Officials in Robertson County say they may never know the cause of Saturday's massive fire that swept across upwards of one thousand acres.
Their investigation continues, but with each passing day, more dollars are spent on this costly drought. For rural counties like Robertson, they are pennies they'd rather not pinch.
Saturday's fire near Blackjack came mere hours after County Judge Fred Elliott issued a disaster declaration for Robertson County. As many of the county's eight volunteer departments reacted to the flames fanned by fast winds, Judge Elliott's words written to Governor Perry proved powerful. He wrote that an effective response could be beyond their capability to recover without state or federal assistance.
"The amount that's going off, sometimes three or four at once, makes it pretty difficult," Elliott said.
For local officials, it's a balancing act. They can't devote all their fire resources to one burn. In fact, the now-infamous fire that destroyed hundreds of acres was one of two Robertson County authorities were working at once.
"If we have got a tremendous amount of fires here and there's a state declaration, hopefully we can recoup some of the costs we've spent," said Jerry Henry, the county's emergency management coordinator.
It's also a balancing act on the state level. Obviously, Robertson County isn't the only dry area, and it's not the only one asking for state and federal aid. They know the money is thin, but they also hope they get at least a small piece of the pie so their dry land doesn't become more burnt land.
"We are still limited," said Elliott, "not by equipment we've got, but the amount we're having to fight."
And that need for balance extends to their costs. While the equipment is adequate, it does break down. Fuel costs remain high. Balancing the checkbook is now the task Judge Elliott has charged officials with.
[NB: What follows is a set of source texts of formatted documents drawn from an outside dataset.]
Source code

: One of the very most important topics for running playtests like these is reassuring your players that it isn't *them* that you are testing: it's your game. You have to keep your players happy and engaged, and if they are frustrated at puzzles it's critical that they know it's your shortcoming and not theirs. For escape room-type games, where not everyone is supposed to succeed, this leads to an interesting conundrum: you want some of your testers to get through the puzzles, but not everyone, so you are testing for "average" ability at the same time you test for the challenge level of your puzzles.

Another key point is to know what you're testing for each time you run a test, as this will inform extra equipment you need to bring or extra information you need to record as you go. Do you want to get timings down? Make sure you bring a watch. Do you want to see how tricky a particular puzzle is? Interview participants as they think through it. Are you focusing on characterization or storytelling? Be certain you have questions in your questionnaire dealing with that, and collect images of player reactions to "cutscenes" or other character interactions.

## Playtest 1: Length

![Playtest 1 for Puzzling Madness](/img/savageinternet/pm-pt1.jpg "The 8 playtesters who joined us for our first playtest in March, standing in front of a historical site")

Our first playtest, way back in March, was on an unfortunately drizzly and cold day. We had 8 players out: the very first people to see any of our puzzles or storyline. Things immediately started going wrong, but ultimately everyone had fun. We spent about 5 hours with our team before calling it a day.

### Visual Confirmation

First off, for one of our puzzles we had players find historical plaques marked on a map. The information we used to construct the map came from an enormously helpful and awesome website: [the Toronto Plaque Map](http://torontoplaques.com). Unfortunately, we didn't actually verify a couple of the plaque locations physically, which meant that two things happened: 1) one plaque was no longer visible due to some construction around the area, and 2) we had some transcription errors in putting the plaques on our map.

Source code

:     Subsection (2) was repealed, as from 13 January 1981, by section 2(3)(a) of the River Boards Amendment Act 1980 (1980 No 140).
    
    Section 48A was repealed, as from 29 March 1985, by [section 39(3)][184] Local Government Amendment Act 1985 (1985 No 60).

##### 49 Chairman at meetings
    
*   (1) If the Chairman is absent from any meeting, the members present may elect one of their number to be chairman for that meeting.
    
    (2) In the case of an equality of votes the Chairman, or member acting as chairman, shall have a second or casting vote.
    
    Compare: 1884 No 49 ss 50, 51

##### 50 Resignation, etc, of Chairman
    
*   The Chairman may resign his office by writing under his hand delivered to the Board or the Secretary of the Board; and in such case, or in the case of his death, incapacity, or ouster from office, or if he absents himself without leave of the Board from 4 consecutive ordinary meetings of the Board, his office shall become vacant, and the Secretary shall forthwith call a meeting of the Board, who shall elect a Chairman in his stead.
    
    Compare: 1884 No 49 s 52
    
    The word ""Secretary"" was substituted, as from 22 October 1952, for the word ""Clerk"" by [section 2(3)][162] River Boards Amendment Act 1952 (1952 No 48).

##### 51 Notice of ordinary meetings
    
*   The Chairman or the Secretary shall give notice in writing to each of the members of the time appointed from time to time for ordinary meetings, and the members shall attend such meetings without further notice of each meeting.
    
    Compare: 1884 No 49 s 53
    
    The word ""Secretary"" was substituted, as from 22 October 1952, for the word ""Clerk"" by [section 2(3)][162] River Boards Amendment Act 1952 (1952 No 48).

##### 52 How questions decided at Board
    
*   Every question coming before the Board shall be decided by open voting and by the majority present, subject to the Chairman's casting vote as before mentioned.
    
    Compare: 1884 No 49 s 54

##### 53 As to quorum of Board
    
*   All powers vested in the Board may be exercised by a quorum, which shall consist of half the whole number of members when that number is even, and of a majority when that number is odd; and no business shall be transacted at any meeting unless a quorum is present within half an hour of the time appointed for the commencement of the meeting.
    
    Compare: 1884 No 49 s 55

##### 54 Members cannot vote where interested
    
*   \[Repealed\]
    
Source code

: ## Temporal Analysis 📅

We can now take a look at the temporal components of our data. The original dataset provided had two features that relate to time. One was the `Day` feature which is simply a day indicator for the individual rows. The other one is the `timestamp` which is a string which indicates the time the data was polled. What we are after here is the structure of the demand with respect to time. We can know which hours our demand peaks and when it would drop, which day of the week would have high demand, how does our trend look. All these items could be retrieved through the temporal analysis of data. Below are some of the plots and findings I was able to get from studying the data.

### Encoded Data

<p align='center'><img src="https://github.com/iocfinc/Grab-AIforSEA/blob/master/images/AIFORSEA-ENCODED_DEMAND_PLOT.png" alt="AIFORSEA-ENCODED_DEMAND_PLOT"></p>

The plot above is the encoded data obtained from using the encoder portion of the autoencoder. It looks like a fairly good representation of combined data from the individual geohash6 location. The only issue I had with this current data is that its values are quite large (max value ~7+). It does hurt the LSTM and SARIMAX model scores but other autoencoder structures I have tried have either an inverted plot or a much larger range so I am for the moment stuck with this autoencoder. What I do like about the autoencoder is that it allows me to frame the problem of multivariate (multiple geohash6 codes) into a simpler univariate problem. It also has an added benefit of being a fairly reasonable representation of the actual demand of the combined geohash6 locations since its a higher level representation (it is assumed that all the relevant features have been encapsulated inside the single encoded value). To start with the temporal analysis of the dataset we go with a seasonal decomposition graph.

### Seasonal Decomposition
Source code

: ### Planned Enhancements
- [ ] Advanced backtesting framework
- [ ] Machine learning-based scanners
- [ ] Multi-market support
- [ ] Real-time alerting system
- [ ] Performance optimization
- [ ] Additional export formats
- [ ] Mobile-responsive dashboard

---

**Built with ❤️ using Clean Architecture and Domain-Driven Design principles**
"He asked that we start putting together a report form so we can keep track of these things," said Henry. "We're in the process of doing that now."
But as the days pass, achieving balance becomes more and more difficult for rural counties teetering on the brink.
Robertson County authorities are also looking into the possibility of some area fires being arson. While they wouldn't elaborate on the exact details, officials say they have reasonable suspicions concerning the frequency and location of the fires.